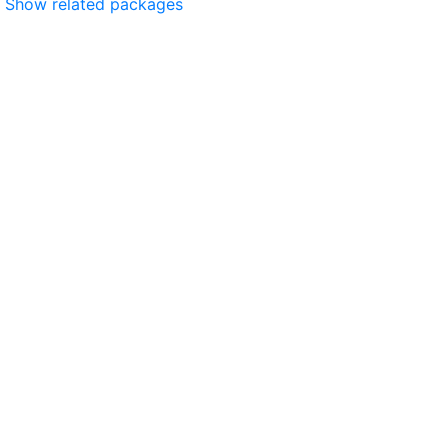
Show related packages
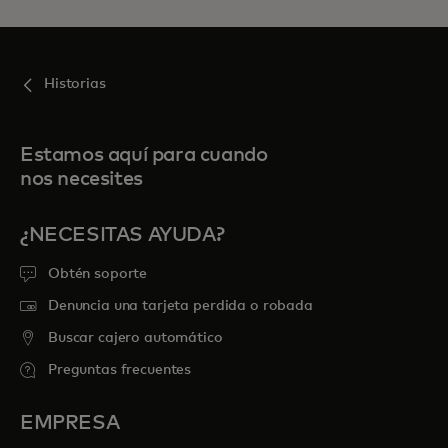
Historias
Estamos aquí para cuando
nos necesites
¿NECESITAS AYUDA?
Obtén soporte
Denuncia una tarjeta perdida o robada
Buscar cajero automático
Preguntas frecuentes
EMPRESA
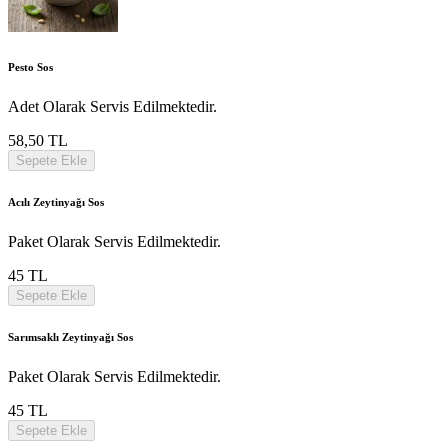
Pesto Sos
Adet Olarak Servis Edilmektedir.
58,50 TL
Sepete Ekle
Acılı Zeytinyağı Sos
Paket Olarak Servis Edilmektedir.
45 TL
Sepete Ekle
Sarımsaklı Zeytinyağı Sos
Paket Olarak Servis Edilmektedir.
45 TL
Sepete Ekle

========

TASK ITEM => Leave the pictures out and reproduce every record above exactly.

YOUR SOLUTION =>
Show related packages
Historias
Estamos aquí para cuando
nos necesites
¿NECESITAS AYUDA?
Obtén soporte
Denuncia una tarjeta perdida o robada
Buscar cajero automático
Preguntas frecuentes
EMPRESA
Pesto Sos
Adet Olarak Servis Edilmektedir.
58,50 TL
Sepete Ekle
Acılı Zeytinyağı Sos
Paket Olarak Servis Edilmektedir.
45 TL
Sepete Ekle
Sarımsaklı Zeytinyağı Sos
Paket Olarak Servis Edilmektedir.
45 TL
Sepete Ekle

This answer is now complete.